Not if 9th Wonder has a say in the matter. The veteran North Carolina producer has officially parted ways with Phonte and Big Pooh of Little Brother, but that doesn’t mean his time is up. Last month, 9th dropped a 40-track beat tape called Tutankhamen, an expansive instrumental exhibit that features of some of his best work and never-before-heard material from his latest crate-digging expeditions.

He’s a rare breed, 9th Wonder. Only a handful of producers have enough juice to put a price on a beat tape. And actually get something for it. The legacy of the beat tape goes back to the beginning with legends like Pete Rock and more recently with Madlib and the late J Dilla, whose psychedelic supersonic soul mosaic, Donuts, remains a gold standard of the magic that can happen after you take the rapper out of the hat. But on Tutankhamen, 9th isn’t trying any new tricks. He sticks instead to his strengths, playing Midas to random soul samples and melting the “oohs” and “aahs” into one cohesive set-it-and-forget-it collection of cruising music. So smooth you can almost feel the wind in your face.

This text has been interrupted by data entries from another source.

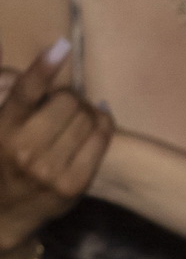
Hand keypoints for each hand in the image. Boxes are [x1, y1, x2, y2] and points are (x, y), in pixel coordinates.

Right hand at [0, 38, 112, 250]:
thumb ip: (10, 96)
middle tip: (63, 103)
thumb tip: (46, 60)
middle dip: (68, 96)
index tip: (62, 44)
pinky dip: (103, 123)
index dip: (44, 66)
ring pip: (87, 118)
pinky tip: (96, 120)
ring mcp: (51, 170)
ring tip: (77, 115)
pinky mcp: (74, 185)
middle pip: (66, 101)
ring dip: (86, 109)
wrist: (4, 213)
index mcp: (2, 130)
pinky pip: (101, 139)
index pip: (25, 92)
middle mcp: (25, 150)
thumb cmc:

But a beat tape is a tough sell. It exists in this obscure purgatory of genre, where it can easily move from the hip-hop shelf to soul to R&B like a game of musical chairs. Such eclecticism, at its best, helps push the boundaries of what hip hop can be, but from a marketing standpoint, the beat tape remains a mystery. How can there be a target demographic for an album that can appeal to both a young’n looking for beats to spit that hot fire on and a grandma who likes to listen to soul while getting her crochet on? Still, this points to why I believe producers are invaluable.

Hear me out: On your average rap tracks, we the audience play the passive role of a therapist listening to an artist vent or boast or talk shit or tell a story. The beat, in many ways, represents a shrink’s couch, custom-made for the emcee to stretch out and express his or herself. Now, if you take out the couch, all you’ve got is a rapper with nowhere to sit and suddenly bars become rambling psychotic rhymes without reason. (When’s the last time you copped a rap a cappella tape?)

On the flip side, if you take the rapper out the room and keep the couch, possibilities open up. No more playing sounding board. The couch is yours. Sit down, kick back and let the cushion conform to the contours of your thoughts. As a result, you’ll hear people describe the best beat tapes as “therapeutic” or, more specifically, according to Stylus Magazine’s review of Donuts, “a medicinal tonic cleansing your system of the toxic effects of 10+ years of boring, bloated rap full-lengths.”

This is proof that the role of producer extends well beyond doing audio set designs for rappers. They give us room to let our minds roam. They are hip hop’s historians/futurists who keep records of the past and keep their eyes on tomorrow. They are the curators who collect the samples to go in the tombs-turned-time capsules to be discovered by generations unborn.

And even if, in the worst-case scenario, lyrically challenged producers do start to go extinct, 9th Wonder has already begun a transition into his next life: academia. Right now, he’s teaching hip-hop history at Duke University and this fall, he’ll be joining Harvard’s Hip Hop Archive.

“Producers live longer than rappers, that’s for sure,” 9th Wonder told XXL, “but performing and this and that and the third has a timeline to it, and I just want to be able to extend the life expectancy of hip-hop past the stage and past records. I think the only way we’ll be able to extend the life expectancy of hip-hop is if we do it in the classroom—higher education is where we can solidify this thing and make it a part of history.”